Tout le monde « s'ouvre ».
L'élection présidentielle de 2007 a démontré d'une façon catégorique que l'électorat est en majorité ancré à droite. Ce fait, soutenu par les chiffres, devrait logiquement conduire le Parti socialiste à s'ouvrir vers le centre, ce que François Hollande a admis lundi dernier. On constate toutefois que le thème de l'ouverture commence à perdre sa signification dès lors que tout le monde « s'ouvre » : le Mouvement démocrate de M. Bayrou s'ouvre à gauche et Nicolas Sarkozy lui-même s'efforce d'ouvrir son gouvernement à gauche. Si, à son tour, la gauche s'ouvre vers la droite, on peut craindre que ne règne la confusion. On peut s'amuser de toutes ces ouvertures, mais elles traduisent bien la lassitude des Français face à l'engagement idéologique et au sectarisme.
Bien entendu, François Bayrou voit dans le chevauchement croissant des aires sociologiques couvertes par les partis la preuve même de la cohérence de son analyse. Mais cela ne démontre pas que le centre devient majoritaire ; cela indique que la gauche doit modifier son programme en profondeur et l'adapter aux données socio-économiques du XXIe siècle.
C'est pourquoi la discussion sur les qualités de candidate accordées ou refusées à Ségolène Royal est inutile : elle a été, objectivement et en moyenne, une très bonne candidate. Si elle n'a pas convaincu, c'est à cause du programme. Quand un parti politique parle de s'ouvrir, il ne s'agit pas de s'abandonner à un tropisme vers des terres nouvelles et fertiles, il s'agit de changer soi-même pour être compatible avec les autres. Le PS devait adopter un programme résolument inscrit dans le changement et le pragmatisme bien avant la campagne électorale. Il n'en a rien fait parce que François Hollande a voulu maintenir son unité. Mais le prix de l'unité a été la défaite politique.
Lundi, Dominique Strauss-Kahn, certainement exaspéré par des atermoiements qui prolongent la paralysie, s'en est pris assez vivement à François Hollande, en lui reprochant surtout de n'avoir pas procédé à une refondation du parti qui eût permis, selon lui, d'assurer une victoire à la gauche. Il est vrai que M. Hollande ne s'est pas privé, pendant la campagne, de faire des déclarations qui avaient le don de mettre Mme Royal en colère, et surtout celui d'inquiéter des électeurs confrontés au poids apparemment inébranlable de la certitude dogmatique, par exemple sur les revenus supérieurs à 4 000 euros.
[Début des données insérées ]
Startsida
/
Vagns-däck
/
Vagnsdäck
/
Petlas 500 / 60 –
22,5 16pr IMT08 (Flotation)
Il est donc vraisemblable que le Premier secrétaire n'est pas l'homme qui convient pour la refondation.
LA REFONDATION DU PS DEVIENT URGENTE.C'EST MEME UN PREALABLE AUX LEGISLATIVES
La dynamique est à droite.
Bien entendu, le PS ne risque pas d'être bouté hors des circonscriptions où il est profondément implanté. Mais il lui faut maintenant autre chose que les acquis qui l'ont fait vivre jusqu'à présent. Comment ne pas voir que la dynamique est du côté de M. Sarkozy, avec un gouvernement qui sera à lui seul un message au peuple et avec des projets rédigés, publiés et pour lesquels les moyens politiques et financiers de la mise en oeuvre ne manqueront pas ? La question est pourtant simple : les forces de l'opposition, pour autant qu'elles se réunissent, peuvent-elles contraindre Nicolas Sarkozy à nommer un gouvernement de cohabitation ?
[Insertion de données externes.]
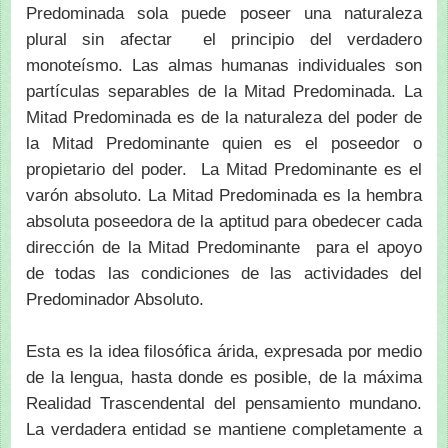
Predominada sola puede poseer una naturaleza
plural sin afectar el principio del verdadero
monoteísmo. Las almas humanas individuales son
partículas separables de la Mitad Predominada. La
Mitad Predominada es de la naturaleza del poder de
la Mitad Predominante quien es el poseedor o
propietario del poder. La Mitad Predominante es el
varón absoluto. La Mitad Predominada es la hembra
absoluta poseedora de la aptitud para obedecer cada
dirección de la Mitad Predominante para el apoyo
de todas las condiciones de las actividades del
Predominador Absoluto.
Esta es la idea filosófica árida, expresada por medio
de la lengua, hasta donde es posible, de la máxima
Realidad Trascendental del pensamiento mundano.
La verdadera entidad se mantiene completamente a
Qui peut le croire quand les Verts s'apprêtent à présenter un candidat dans chaque circonscription, ce que compte faire aussi le Mouvement démocrate dont on peut dire qu'il se situe dans l'opposition ?
Tout ce que la gauche peut espérer, c'est un affaiblissement de la majorité sortante. Il est très probable, toutefois, que M. Sarkozy disposera d'une majorité absolue. Tout simplement parce que les Français ne commettront pas l'erreur d'élire un président pour le forcer aussitôt à cohabiter. Ce serait un désastre : une direction bicéphale du pays ne pourrait pas appliquer un plan suffisamment audacieux. Un tel gouvernement expédierait les affaires courantes. Ce n'est pas du tout ce dont la France a besoin.